Cerep had to cancel its IPO before Christmas — at the very last minute, and after deferring the pricing once already — because of unfavorable market conditions.

But apparently the new year brought with it some renewed interest in the offering, for not only did it come to completion, it was more than three times oversubscribed. However, when Cerep finally priced the shares, it had to lower its sights considerably; the original plans called for a price per share target of FFR260 to FFr300 (the final price was FFr225). (See BioWorld International, which is published on Wednesdays, for weekly updates on the financing situation abroad.)

Perhaps it is this surge of enthusiasm that has convinced a few other firms to try their luck in the public markets. One of these, Transgene SA, of Strasbourg, France, intends to complete an IPO on both sides of the Atlantic. The gene delivery company, which is one of France's oldest biotech firms, is planning to raise between $40 million and $50 million in its IPO. It's also taken on a strong partner in Human Genome Sciences Inc., of Rockville, Md. The far-ranging deal between the two biotech companies — announced simultaneously with the IPO filing — involves at least 10 genes, which Human Genome Sciences (NASDAQ:HGSI) will license to Transgene. In turn, Transgene will incorporate those genes into its various vectors and turn them into potential gene therapies. And, importantly, Human Genome Sciences will buy a 10 percent stake in Transgene. There's little doubt that the timing of these announcements was intended to enhance Transgene's appeal in the eyes of potential investors.
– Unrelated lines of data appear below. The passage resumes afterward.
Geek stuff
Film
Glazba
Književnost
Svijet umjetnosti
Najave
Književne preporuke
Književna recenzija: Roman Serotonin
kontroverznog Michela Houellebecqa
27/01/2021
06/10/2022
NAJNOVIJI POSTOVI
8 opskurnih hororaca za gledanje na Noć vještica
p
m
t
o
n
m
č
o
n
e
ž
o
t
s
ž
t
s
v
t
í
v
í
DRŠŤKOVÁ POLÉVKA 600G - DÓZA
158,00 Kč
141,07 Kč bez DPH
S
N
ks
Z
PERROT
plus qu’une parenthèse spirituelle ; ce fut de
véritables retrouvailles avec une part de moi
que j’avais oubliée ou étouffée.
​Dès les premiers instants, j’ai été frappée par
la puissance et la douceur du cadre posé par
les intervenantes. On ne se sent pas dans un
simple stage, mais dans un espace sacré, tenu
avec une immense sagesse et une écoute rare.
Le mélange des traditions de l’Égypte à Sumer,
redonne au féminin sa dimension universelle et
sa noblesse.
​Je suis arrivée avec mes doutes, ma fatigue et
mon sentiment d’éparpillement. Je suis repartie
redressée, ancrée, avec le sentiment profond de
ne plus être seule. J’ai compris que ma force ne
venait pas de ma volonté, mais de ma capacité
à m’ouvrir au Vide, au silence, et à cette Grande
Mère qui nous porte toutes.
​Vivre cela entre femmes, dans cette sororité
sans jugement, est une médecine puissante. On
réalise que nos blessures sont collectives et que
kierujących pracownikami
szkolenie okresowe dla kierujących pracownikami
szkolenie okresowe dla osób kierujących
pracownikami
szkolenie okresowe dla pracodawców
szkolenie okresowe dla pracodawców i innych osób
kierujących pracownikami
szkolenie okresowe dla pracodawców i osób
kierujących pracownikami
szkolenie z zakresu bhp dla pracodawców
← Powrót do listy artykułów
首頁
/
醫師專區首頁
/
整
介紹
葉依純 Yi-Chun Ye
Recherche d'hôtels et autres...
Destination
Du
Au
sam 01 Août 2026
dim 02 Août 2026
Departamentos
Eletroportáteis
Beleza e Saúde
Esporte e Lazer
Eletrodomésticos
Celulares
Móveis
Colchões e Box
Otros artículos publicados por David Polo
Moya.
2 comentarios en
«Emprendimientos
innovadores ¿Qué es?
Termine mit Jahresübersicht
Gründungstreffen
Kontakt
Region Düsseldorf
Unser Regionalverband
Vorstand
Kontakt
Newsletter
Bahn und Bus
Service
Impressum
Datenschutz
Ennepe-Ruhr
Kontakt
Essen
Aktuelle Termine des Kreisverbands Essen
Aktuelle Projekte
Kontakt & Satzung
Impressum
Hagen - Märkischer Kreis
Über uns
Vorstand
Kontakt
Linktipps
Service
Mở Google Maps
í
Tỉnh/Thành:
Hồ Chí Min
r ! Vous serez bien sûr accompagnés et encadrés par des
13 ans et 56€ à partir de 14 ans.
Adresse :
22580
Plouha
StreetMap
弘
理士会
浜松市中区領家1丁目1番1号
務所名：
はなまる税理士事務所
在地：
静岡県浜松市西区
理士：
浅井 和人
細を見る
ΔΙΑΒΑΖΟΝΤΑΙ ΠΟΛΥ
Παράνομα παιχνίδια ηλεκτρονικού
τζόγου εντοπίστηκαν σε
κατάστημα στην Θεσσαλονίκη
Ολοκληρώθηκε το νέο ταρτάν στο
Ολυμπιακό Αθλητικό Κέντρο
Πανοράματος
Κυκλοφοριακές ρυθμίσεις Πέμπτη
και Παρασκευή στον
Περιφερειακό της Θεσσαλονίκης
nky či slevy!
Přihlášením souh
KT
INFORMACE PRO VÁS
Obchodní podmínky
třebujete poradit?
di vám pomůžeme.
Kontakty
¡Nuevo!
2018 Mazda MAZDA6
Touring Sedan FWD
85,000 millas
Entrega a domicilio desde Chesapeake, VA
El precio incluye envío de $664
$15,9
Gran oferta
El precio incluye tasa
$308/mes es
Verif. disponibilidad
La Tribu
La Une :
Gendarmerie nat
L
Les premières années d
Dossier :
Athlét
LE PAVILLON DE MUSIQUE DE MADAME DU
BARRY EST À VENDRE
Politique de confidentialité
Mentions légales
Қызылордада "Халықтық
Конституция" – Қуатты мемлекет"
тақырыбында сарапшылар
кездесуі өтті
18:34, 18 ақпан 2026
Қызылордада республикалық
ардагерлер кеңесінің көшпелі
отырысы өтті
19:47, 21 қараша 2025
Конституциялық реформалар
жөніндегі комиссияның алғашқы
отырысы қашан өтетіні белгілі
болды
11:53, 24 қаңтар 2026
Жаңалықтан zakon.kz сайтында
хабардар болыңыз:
The Swedish company Karo Bio AB has also thrown its hat into the ring. The firm, based in Stockholm, said last week it is applying for a listing on the Stockholm Stock Exchange; it intends to raise as much as US$15 million (SEK119 million) in the deal. Karo Bio has developed detailed information on the structure of nuclear receptors, which are thought to be extremely good targets for tissue-selective drugs — estrogen receptors, for instance, as targets for drugs to treat osteoporosis and breast cancer, or glucocorticoid receptors as targets for new therapies for inflammatory diseases and Type II diabetes.

Meanwhile, back in the U.S., biotech companies seem to be hunkering down for a long cold spell on The Street. Interestingly, although investors are shunning biotech offerings at the present time, the stocks per se are holding their own. The Nasdaq Biotech Index, a market-value-weighted index that currently includes 135 Nasdaq-listed biotech and biotech-related stocks, rose from 303.10 on Dec. 31, 1997, to 314.93 on Feb. 27, 1998 — a gain of about 4 percent. Apparently, even with that gain, the biotech sector is still lagging behind the rest of the Nasdaq market — a situation that has persisted since October.

As measured by the BioWorld Stock Indicator, which calculates the average percent change in the trading price of the 303 stocks listed in these pages every week, stocks in the biotech group have gained an average of 5.6 percent since the last trading day of 1997. This is not as impressive a performance as last year at this time, when the average biotech stock had increased in price by 10.5 percent over its previous year's closing value. But at least the average stock is trading up so far in 1998 — despite the negative sentiment companies are facing when they try to sell new stock.